Investing in deep tech startups can often be challenging for three major reasons: the tech solution must be superior to that of the competition, challenging tech experts in their space can be intense, and in some cases, it is essential to anticipate the needs of a market that may not even exist yet.

But every once in a while, a deep tech startup will come along that will send all the senses buzzing. It’ll have an outstanding solution that is three steps ahead of the rest, address a growing market or carve a new one, and be led by a driven, focused, deeply knowledgeable team.

For us at Viola Ventures, Datagen was such a startup.

Founded in 2019 by an exceptional group of young entrepreneurs with rich backgrounds in computer vision, Datagen creates photorealistic synthetic visual data to train machine learning models for real-world tasks in sectors such as VR/AR, retail, facial recognition, Industry 4.0, and robotics.
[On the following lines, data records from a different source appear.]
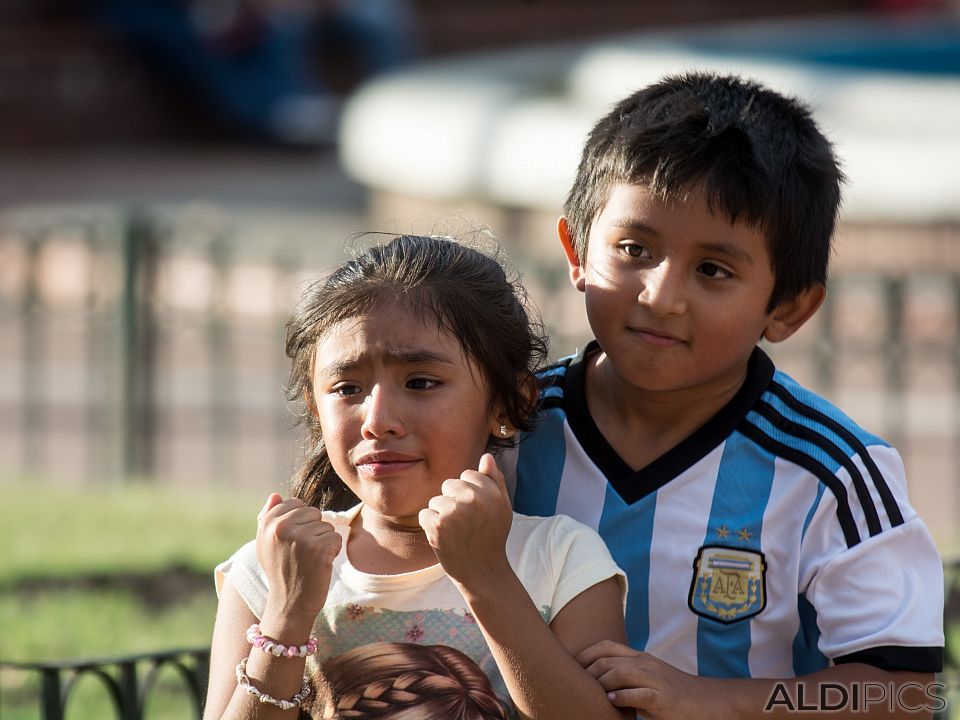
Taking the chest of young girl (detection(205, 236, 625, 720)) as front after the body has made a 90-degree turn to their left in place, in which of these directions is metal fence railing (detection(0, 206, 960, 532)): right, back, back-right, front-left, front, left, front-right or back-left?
left

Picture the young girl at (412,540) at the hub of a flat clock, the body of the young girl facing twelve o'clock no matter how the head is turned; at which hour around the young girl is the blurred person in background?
The blurred person in background is roughly at 6 o'clock from the young girl.

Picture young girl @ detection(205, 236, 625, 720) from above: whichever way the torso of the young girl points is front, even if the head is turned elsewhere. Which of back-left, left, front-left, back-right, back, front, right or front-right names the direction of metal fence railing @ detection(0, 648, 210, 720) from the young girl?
back-right

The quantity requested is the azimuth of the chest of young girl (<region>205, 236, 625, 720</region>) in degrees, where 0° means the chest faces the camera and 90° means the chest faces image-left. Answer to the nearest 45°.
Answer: approximately 0°
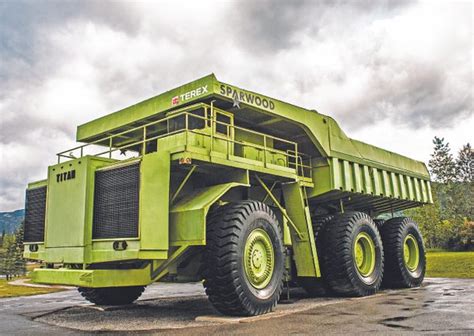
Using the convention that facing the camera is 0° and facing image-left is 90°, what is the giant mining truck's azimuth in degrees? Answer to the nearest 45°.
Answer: approximately 45°
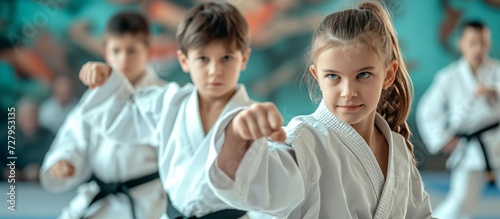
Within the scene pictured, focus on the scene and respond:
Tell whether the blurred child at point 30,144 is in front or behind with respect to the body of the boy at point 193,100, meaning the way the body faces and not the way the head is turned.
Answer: behind

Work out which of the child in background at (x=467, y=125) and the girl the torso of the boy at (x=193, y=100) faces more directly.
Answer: the girl

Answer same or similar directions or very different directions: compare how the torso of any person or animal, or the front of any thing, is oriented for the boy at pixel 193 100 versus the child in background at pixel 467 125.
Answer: same or similar directions

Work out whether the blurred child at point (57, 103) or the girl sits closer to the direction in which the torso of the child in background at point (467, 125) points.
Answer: the girl

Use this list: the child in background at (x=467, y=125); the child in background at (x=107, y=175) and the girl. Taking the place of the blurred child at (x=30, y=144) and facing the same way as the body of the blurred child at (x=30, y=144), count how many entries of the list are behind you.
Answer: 0

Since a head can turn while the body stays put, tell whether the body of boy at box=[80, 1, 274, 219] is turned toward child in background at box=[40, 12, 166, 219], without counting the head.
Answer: no

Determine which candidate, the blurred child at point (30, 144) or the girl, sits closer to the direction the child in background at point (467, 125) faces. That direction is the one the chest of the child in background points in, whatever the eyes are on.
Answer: the girl

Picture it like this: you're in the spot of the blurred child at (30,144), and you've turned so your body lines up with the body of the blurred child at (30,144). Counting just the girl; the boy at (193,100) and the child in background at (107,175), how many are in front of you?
3

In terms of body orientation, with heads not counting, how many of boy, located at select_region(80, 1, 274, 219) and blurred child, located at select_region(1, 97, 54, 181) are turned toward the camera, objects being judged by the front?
2

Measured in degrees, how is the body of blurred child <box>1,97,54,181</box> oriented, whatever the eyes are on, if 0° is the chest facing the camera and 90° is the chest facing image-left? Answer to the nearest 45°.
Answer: approximately 0°

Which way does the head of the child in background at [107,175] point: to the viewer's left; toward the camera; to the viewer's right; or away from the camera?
toward the camera

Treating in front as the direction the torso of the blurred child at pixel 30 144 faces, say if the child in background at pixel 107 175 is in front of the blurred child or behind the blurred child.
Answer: in front

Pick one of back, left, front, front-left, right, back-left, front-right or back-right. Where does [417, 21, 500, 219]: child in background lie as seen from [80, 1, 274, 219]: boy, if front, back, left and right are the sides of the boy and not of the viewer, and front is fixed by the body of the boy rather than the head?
back-left

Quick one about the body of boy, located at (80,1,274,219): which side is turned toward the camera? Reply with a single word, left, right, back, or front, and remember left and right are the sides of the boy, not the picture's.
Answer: front

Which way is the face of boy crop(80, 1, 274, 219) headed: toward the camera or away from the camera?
toward the camera
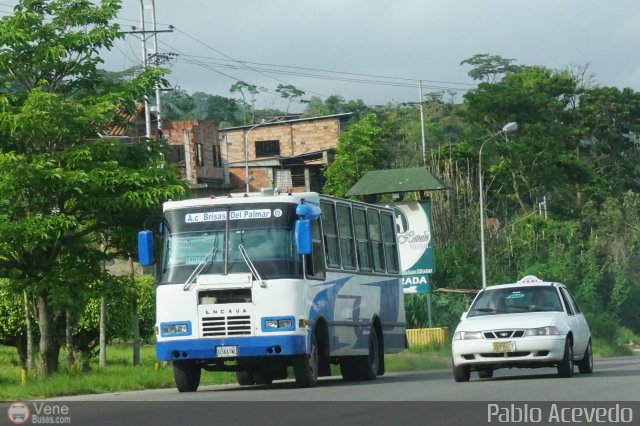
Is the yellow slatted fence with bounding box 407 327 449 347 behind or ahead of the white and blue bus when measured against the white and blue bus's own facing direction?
behind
Just a year into their market launch, they are already working with 3 of the top US tech giants, as well as the AI research arms of several global consumer manufacturing giants, as customers

We were so impressed with Datagen’s superior tech, its outstanding team led by Ofir Chakon, CEO, and Gil Elbaz, CTO, and the promising traction it has gained in less than two years, that it took Viola Ventures Principal Rotem Shacham and I just a little over a week to finalize our decision to lead a $15 million Series A investment in the startup.

In this short timeframe, Ofir and Gil not only demonstrated Datagen’s wide application space and received phenomenal feedback from their existing customers who indicated their intention to expand their usage, they also nailed their performance when we coordinated meetings with potential clients in the computer vision sector, including top Israeli industry players OrCam and Lightricks.

The young startup also captured the attention of the former Head of engineering at Scale AI, a prominent US provider of data for machine learning teams, who – following a DD call – decided to join the investment round together with a list of eight global leaders in the computer vision space who decided to put their personal money into the company.

Datagen is advancing a growing, disruptive wave of technologies that simulate real-world data, and tapping into a whole new market that could accelerate the use of AI. The demand for synthetic data – artificially generated data using simulated scenarios to create completely new data (unlike anonymized data or real-world data) to train and test algorithms – is incredibly high, and Datagen has the potential to disrupt the first generation of training data companies such as Appen and Scale (each valued at ~ $3 billion.)

Automatically-generated synthetic faces based on  required demographics made by Datagen

The potential here is tremendous.

Fifteen years after the term “data is the new oil” was first coined, it is becoming even more clear that high-quality, well-annotated data is an absolute necessity for training computer vision models. By eliminating the heavy operational hassle associated with the manual collection and annotation of data, AI applications are likely to become much more like software applications in terms of time to development readiness, COGS, and required resources.

We estimate that synthetic data may surpass real data for training and testing and make up approximately 80 percent of data sets in the near future. And Datagen has a clear tech advantage.

With a mission to teach AI to “see” the world, the startup not only creates data, it builds the entire environment to help computer vision systems recognize the data by simulating three key elements – the physical parameters of the image sensor (camera), the objects in the scene, and the different types of noise (fog, lighting and so on). For example, Datagen can create training sets for facial recognition applications using an endless amount of facial features with different expressions, from different angles, with different lighting scenarios, etc. – and for specific camera resolutions. It does this through 3D visual simulations that reflect the domain uniformly and consistently with high variance to capture a wide range of interactions.

The results are highly photorealistic, variable, scalable, and efficient data sets that can be tailored across industries and applications to speed up product development.

It also significantly shortens a company’s time-to-market by saving on the time and money that would go into manually preparing data. Instead of having to collect the data for every new product or every new model, annotate it and then train the algorithm, the cycle is brief and efficient, and can be tailored to specific needs.

Another key advantage is Datagen’s ability to offer rich simulation of both common and edge cases, producing data for training that may otherwise be scarce or unavailable. For instance, training a computer vision application to identify falls among older people – a serious, sometimes fatal threat to the health of the elderly population – requires capturing these incidents. Rather than waiting for natural falls to occur, simulated data can easily be generated for a range of customizable scenarios.

Maybe most importantly, Datagen’s solutions enable the democratization of AI, giving smaller companies, not just tech giants, access to proprietary, high-quality machine learning training data. They also do away with the privacy and bias concerns involving real-world data that are increasingly raising questions (and ire) about consent, use, and the over- or under-representation of demographic groups.

We at Viola Ventures are strong believers in Ofir and Gil’s vision and Datagen’s ability to become the standard that will drive the data disruption. And we’re excited to be backing them on this journey.